Ne İle Yaşamalıyız?

Bir tanrı olduğundan mı yoksa bir tanrıya olan ihtiyaçtan mı var, ya da var olduğunu tahayyül ediyoruz?

Farkında mısınız biz sürekli dileniyoruz var olup olmadığını bile bilmediğimiz tanrılardan dileniyoruz. Sahip oldukları şeyleri bize sağlamaları için insanlardan dileniyoruz. Dürüstlük dileniyoruz. Bazılarının sadece kan pompalamak için varolan kalplerinden sevgi dileniyoruz.

İnsanoğlu neden bu denli muhtaç? Hemen hemen herkes hayatında bir kurtarıcı bekliyor. Kimi içinde bulunduğu duruma çare, kimi yoksulluğuna çare olabilecek bir sebep, kimi yalnızlığa yoldaş olabilecek bir kalp, kimi cinsel ihtiyaçlarını giderebileceği bir partner... zaten insanlar birbirlerinin kalplerine dokunmadan önce bedenlerine dokunmuyorlar mı? 

Dünya yaşanılması da anlamlandırılması da çok zor bir yer. İnançlarınızı sıklıkla sorguladığımız, kendimizi ya da birilerine kızdığımız, hakkımız olmayan şeyleride hak talep ettiğimiz bir meydan burası. Herkesin ihanet ettiği, aşkın bile intihara meyledip kendi kendisini öldürdüğü bir mezar burası.

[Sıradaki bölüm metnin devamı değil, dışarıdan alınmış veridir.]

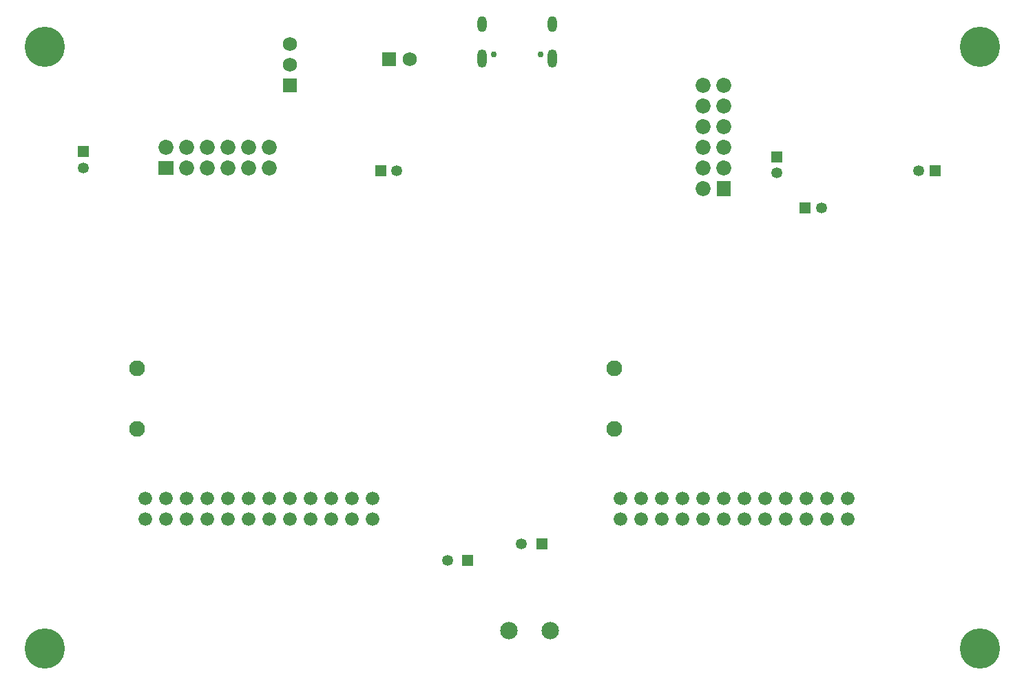
<source format=gbs>
G04*
G04 #@! TF.GenerationSoftware,Altium Limited,Altium Designer,24.8.2 (39)*
G04*
G04 Layer_Color=16711935*
%FSLAX25Y25*%
%MOIN*%
G70*
G04*
G04 #@! TF.SameCoordinates,8134F229-52BB-4174-A8A1-A21A1ADD1C6F*
G04*
G04*
G04 #@! TF.FilePolarity,Negative*
G04*
G01*
G75*
%ADD85R,0.06890X0.06890*%
%ADD86C,0.06890*%
%ADD87R,0.05315X0.05315*%
%ADD88C,0.05315*%
%ADD89R,0.05315X0.05315*%
%ADD90C,0.19488*%
%ADD91C,0.07677*%
%ADD92O,0.04528X0.08858*%
%ADD93C,0.02953*%
%ADD94O,0.04528X0.07677*%
%ADD95R,0.06890X0.06890*%
%ADD96C,0.08465*%
%ADD97C,0.06591*%
%ADD98R,0.07284X0.06890*%
%ADD99C,0.07284*%
%ADD100R,0.06890X0.07284*%
D85*
X186400Y305100D02*
D03*
D86*
X196400D02*
D03*
X138583Y302520D02*
D03*
Y312520D02*
D03*
D87*
X374200Y257874D02*
D03*
X38583Y260394D02*
D03*
D88*
X374200Y250000D02*
D03*
X395737Y233200D02*
D03*
X190274Y251000D02*
D03*
X442963Y251200D02*
D03*
X214740Y62520D02*
D03*
X38583Y252520D02*
D03*
X250583Y70520D02*
D03*
D89*
X387863Y233200D02*
D03*
X182400Y251000D02*
D03*
X450837Y251200D02*
D03*
X224583Y62520D02*
D03*
X260425Y70520D02*
D03*
D90*
X472441Y311024D02*
D03*
Y19685D02*
D03*
X19685D02*
D03*
Y311024D02*
D03*
D91*
X64583Y125992D02*
D03*
Y155520D02*
D03*
X295583Y125992D02*
D03*
Y155520D02*
D03*
D92*
X231575Y305423D02*
D03*
X265591D02*
D03*
D93*
X237205Y307392D02*
D03*
X259961D02*
D03*
D94*
X231575Y321880D02*
D03*
X265591D02*
D03*
D95*
X138583Y292520D02*
D03*
D96*
X244583Y28520D02*
D03*
X264583D02*
D03*
D97*
X68583Y82520D02*
D03*
X88583D02*
D03*
X98583D02*
D03*
X108583D02*
D03*
X78583D02*
D03*
X68583Y92520D02*
D03*
X78583D02*
D03*
X108583D02*
D03*
X98583D02*
D03*
X88583D02*
D03*
X128583Y82520D02*
D03*
X118583D02*
D03*
X158583D02*
D03*
X138583D02*
D03*
X148583D02*
D03*
X178583D02*
D03*
X168583D02*
D03*
X118583Y92520D02*
D03*
X138583D02*
D03*
X128583D02*
D03*
X148583D02*
D03*
X178583D02*
D03*
X158583D02*
D03*
X168583D02*
D03*
X298583Y82520D02*
D03*
X318583D02*
D03*
X328583D02*
D03*
X338583D02*
D03*
X308583D02*
D03*
X298583Y92520D02*
D03*
X308583D02*
D03*
X338583D02*
D03*
X328583D02*
D03*
X318583D02*
D03*
X358583Y82520D02*
D03*
X348583D02*
D03*
X388583D02*
D03*
X368583D02*
D03*
X378583D02*
D03*
X408583D02*
D03*
X398583D02*
D03*
X348583Y92520D02*
D03*
X368583D02*
D03*
X358583D02*
D03*
X378583D02*
D03*
X408583D02*
D03*
X388583D02*
D03*
X398583D02*
D03*
D98*
X78583Y252520D02*
D03*
D99*
Y262520D02*
D03*
X88583D02*
D03*
Y252520D02*
D03*
X98583D02*
D03*
X118583D02*
D03*
X108583D02*
D03*
X128583D02*
D03*
X98583Y262520D02*
D03*
X108583D02*
D03*
X128583D02*
D03*
X118583D02*
D03*
X338583Y242520D02*
D03*
Y292520D02*
D03*
Y282520D02*
D03*
Y272520D02*
D03*
Y252520D02*
D03*
Y262520D02*
D03*
X348583Y252520D02*
D03*
Y272520D02*
D03*
Y262520D02*
D03*
Y292520D02*
D03*
Y282520D02*
D03*
D100*
Y242520D02*
D03*
M02*

</source>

İnsanlar ne kadar acımasız, hem kendilerine hem sevdiklerine karşı. Hayat ne kadar tuhaf. Yaşamak ne kadar garip.  Bir anlık nefessizlikle silebiliriz aslında.  Geçmiş geleceğe uzanır ansızın. Yokluk yoktur ki. Yok olmak değildir değiştirdiğimiz boyut. Varlığımızın özüdür yaşanmışlığımızın ödülü yahut cezası. Hayatımızın hakikata uzanan boyutudur.  İşte hesap verme sırası geldi denildiği andır ahiret inancına sahip olanlar için.

Peki ya bugün  değişen hayatımızı  kaçıncı boyutta yaşıyoruz? Yokluğu düşündüğümüzde kalbimize saplanan acımı daha yakıcı yoksa yalnızlığı ve yalnızlığın verdiği huzuru düşündüğümüzde içimize doğan rahatlama duygusu mu daha güçlü?  Hangisine itibar etmemeli? 

Hangisini esas almalıyız? Hangisini dinlemeli? Ne ile yaşamalıyız?